▶ GOAL
Please copy out the rows between the lines holding "pose: elev=253.6 azim=57.6" and "Dot at: (254, 234)", inclusive, changing every "pose" to "camera" and keeping everything else the same. Leave the picture lines out of your answer.

▶ RECORDS SUPPLIED
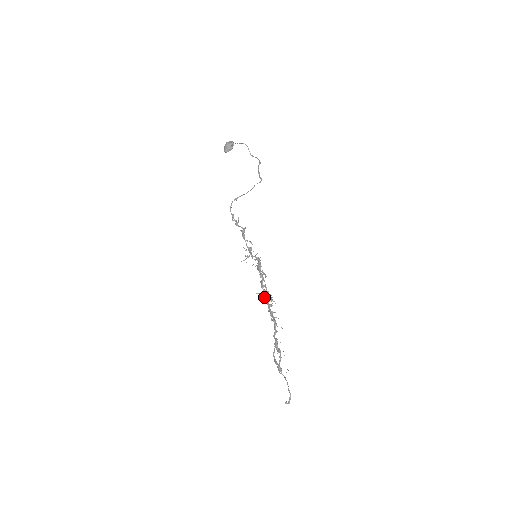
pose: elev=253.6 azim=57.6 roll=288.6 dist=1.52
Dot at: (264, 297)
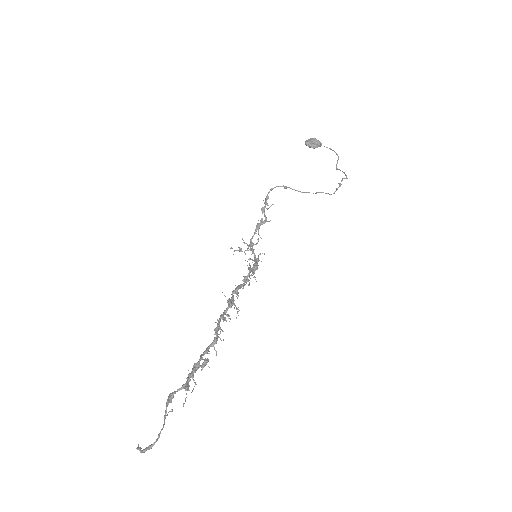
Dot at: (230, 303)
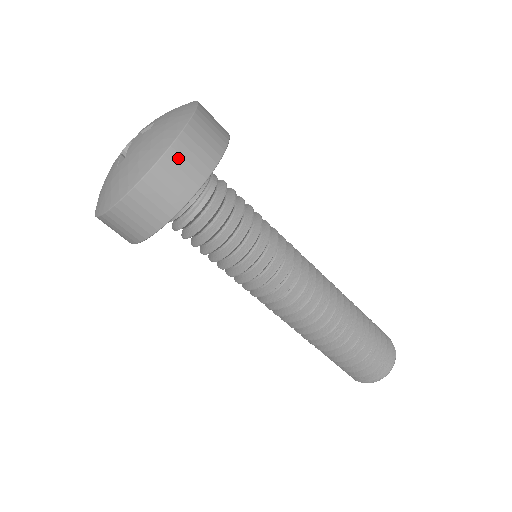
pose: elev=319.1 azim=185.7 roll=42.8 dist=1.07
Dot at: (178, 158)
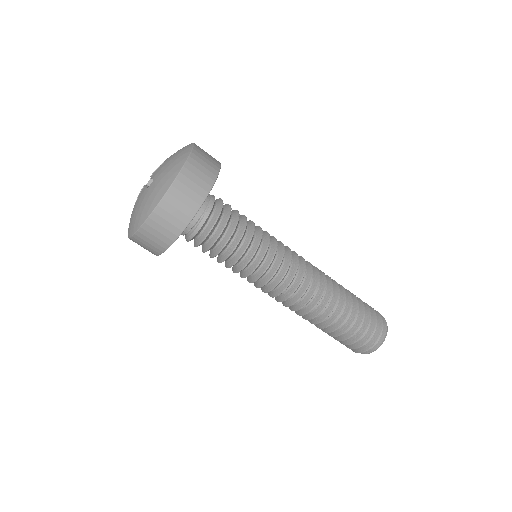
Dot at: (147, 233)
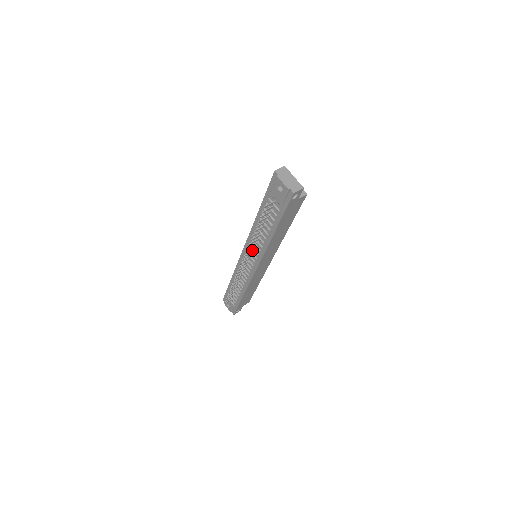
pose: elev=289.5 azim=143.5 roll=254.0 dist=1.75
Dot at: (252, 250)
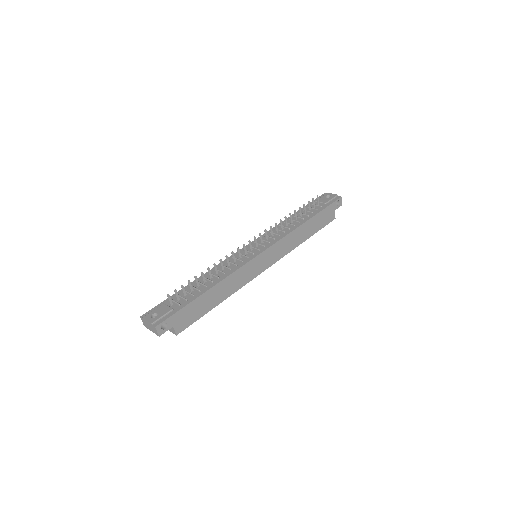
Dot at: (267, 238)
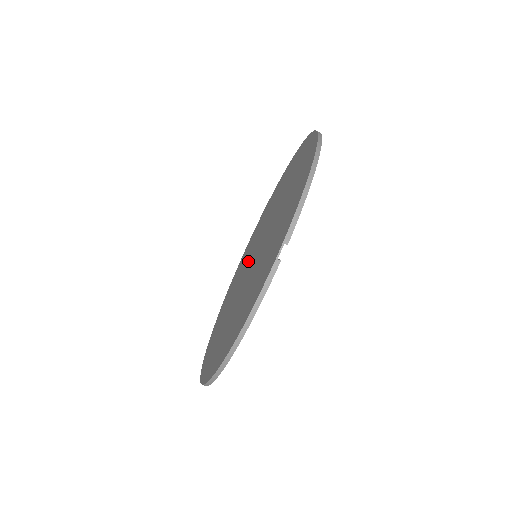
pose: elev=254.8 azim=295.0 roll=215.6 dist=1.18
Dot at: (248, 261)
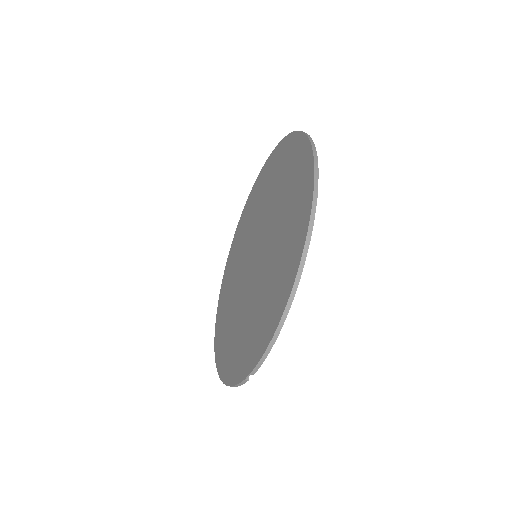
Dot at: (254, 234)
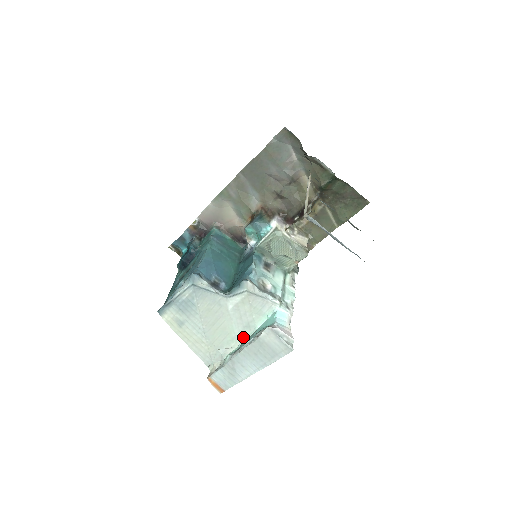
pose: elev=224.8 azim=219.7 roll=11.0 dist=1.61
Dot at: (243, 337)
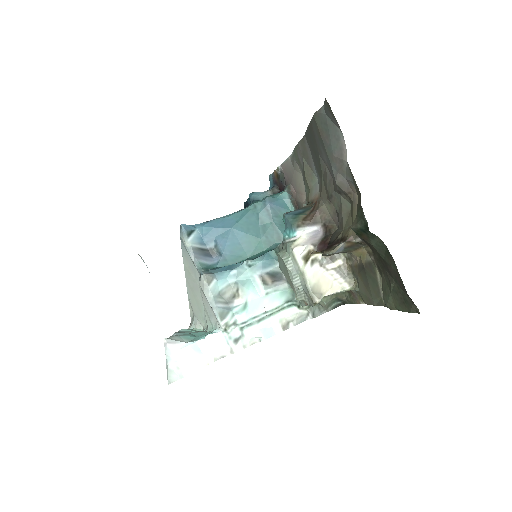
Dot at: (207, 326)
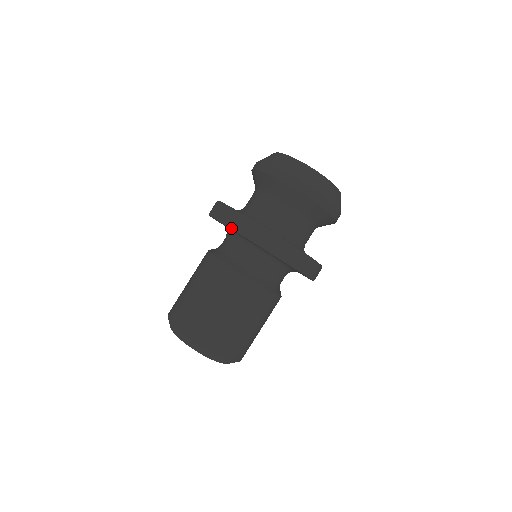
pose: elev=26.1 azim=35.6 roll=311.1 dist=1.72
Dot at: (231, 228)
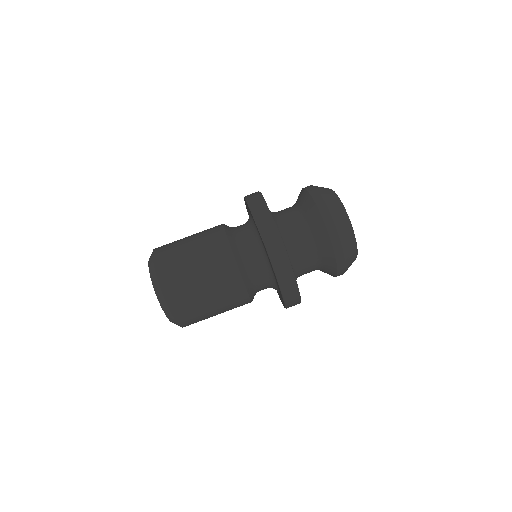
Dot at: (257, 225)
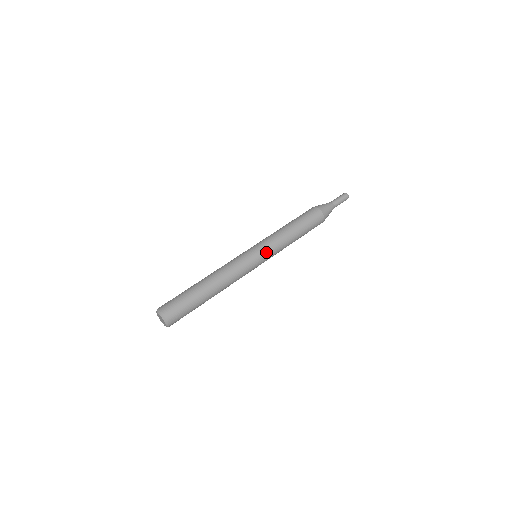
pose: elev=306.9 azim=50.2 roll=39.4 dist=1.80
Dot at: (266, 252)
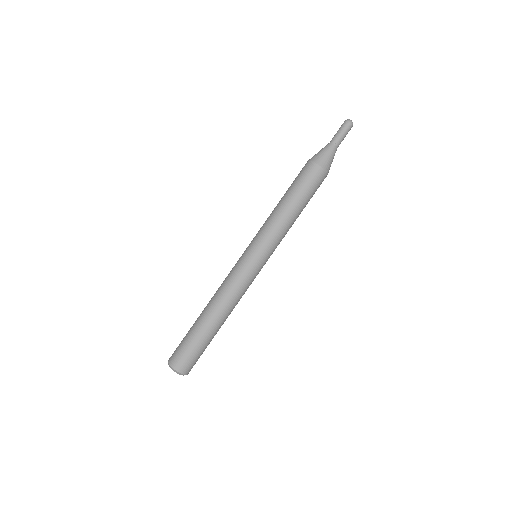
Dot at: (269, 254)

---

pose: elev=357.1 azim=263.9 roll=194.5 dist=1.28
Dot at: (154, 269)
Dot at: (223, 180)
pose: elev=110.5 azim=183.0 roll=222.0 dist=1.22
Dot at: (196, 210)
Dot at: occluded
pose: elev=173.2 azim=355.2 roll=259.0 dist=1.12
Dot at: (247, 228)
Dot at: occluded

--

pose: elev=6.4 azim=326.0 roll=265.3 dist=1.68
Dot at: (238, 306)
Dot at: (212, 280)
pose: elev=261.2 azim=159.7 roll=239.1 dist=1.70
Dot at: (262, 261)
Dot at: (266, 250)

▶ RESULT OF THE EXERCISE
camera: elev=253.6 azim=57.6 roll=288.6 dist=1.52
Dot at: (264, 297)
Dot at: (230, 303)
camera: elev=319.1 azim=185.7 roll=42.8 dist=1.07
Dot at: (178, 158)
Dot at: (147, 233)
camera: elev=289.5 azim=143.5 roll=254.0 dist=1.75
Dot at: (252, 250)
Dot at: (267, 238)
camera: elev=254.8 azim=295.0 roll=215.6 dist=1.18
Dot at: (248, 261)
Dot at: (254, 234)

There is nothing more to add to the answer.